Personalized Detection of Epileptic Seizure in the Internet of Things (IoT) Era
Epilepsy is affecting over 60 million individuals worldwide (70.000 in Switzerland), one third of whom suffer unpredictable recurrent seizures despite treatment, translating into a major medical, social and economic burden. However, part of this burden would be relieved if seizures could be reliably detected and forecasted by non-invasive monitoring of patients in their daily routine. This would allow triggering alarms and taking immediate actions to protect patients from the many severe consequences of seizures (including death), help physicians optimising treatment based on more accurate information about patients’ seizure frequency, and help patients planned their activities with knowledge about their risk of suffering a seizure in a given time period.
Current available methods for very long-term non-invasive ambulatory tracking of seizures only detect generalized tonic-clonic seizures (GTCS), which account for less than 15% of all seizures. While a large number of algorithms aiming at detecting focal seizures were developed and mostly tested off-line, no solution is yet available to perform long-term non-invasive ambulatory detection of such seizures with an appropriate sensitivity and specificity.
The development of multi-parametric wearable devices and breakthrough progress in the fields of seizure forecasting and Internet of Health (IoH) offer novel opportunities to tackle this issue. To achieve more general seizure detection and forecasting, we advocate that multi-biosignals shall be monitored. Indeed, currently detectable biosignals known to be sensitive to epileptic seizures, including 3D-accelerometry (3D-ACC), heart rate (HR), pulse oximetry (SpO2), electrodermal activity (EDA) and electroencephalography (EEG), all have advantages and drawbacks which make them poorly effective if used in isolation. Novel technologies, including those developed by our consortium, offer new possibilities to perform multimodal recordings using both wrist-worn multisensors combined with wearable EEG adapted to very long term recordings.

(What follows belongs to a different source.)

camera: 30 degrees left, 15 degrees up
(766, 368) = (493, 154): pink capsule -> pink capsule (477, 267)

On top of this multi-biosignals, seizure detection and forecasting algorithms should be personalized according to the large inter-individual variability and strong intra-individual stereotypy of epileptic seizures and patterns of recurrence, with a capacity to learn from the false detections and missed seizures recorded in each individual. Coupling seizure detection and forecasting creates a virtuous circle through which improved seizure detection helps optimising forecasting and vice versa. Finally, running such complex multi-biosensor wearable device with embedded machine learning engine comes with very challenging energy requirements that need to be tackled.

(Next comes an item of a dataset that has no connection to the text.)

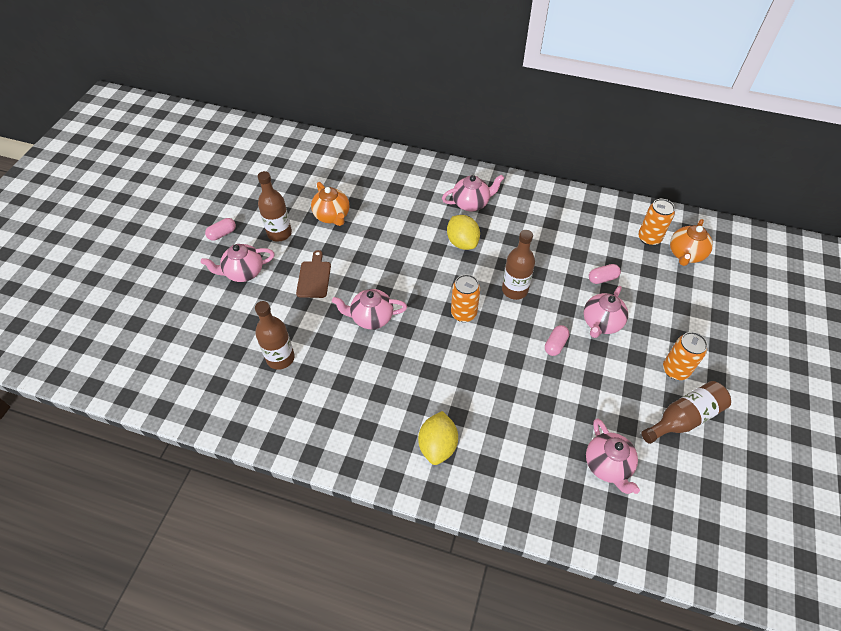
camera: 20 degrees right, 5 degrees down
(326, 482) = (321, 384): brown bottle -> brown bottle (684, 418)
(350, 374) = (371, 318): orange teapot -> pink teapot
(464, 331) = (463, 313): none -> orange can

To achieve breakthrough seizure detection and forecasting, we thus propose an ambitious multi-disciplinary project that will deliver an ultra-low-energy embedded system connected to multi-parametric sensing wearables, and a central computing platform to tune the machine learning technology and lead to optimal personalized seizure detection and forecasting algorithms. The project will use an agile and adaptive organisation to optimize interaction between the data science and engineering groups developing these innovative IoH solutions and the clinical studies providing patients’ data and testing the performance of these solutions in hospital and ambulatory environments. Retrospective and prospectively collected datasets of more than 1200 patients will be used during this project, including EEG, ECG, PPG, SPO2, EDA, 3D-ACC and arm surface EMG. These data will be used to develop novel interpretable machine learning algorithms and specify the requirements for an optimal IoH solution. In parallel, several prototypes of wearables EEG, including behind the ear EEG for sleep-friendly night time recording and e-Glasses EEG for non-stigmatising day time recording, will be developed and integrated with non-EEG biosensors and low-energy embedded machine learning processor to achieve personalized and coupled seizure detection and forecasting.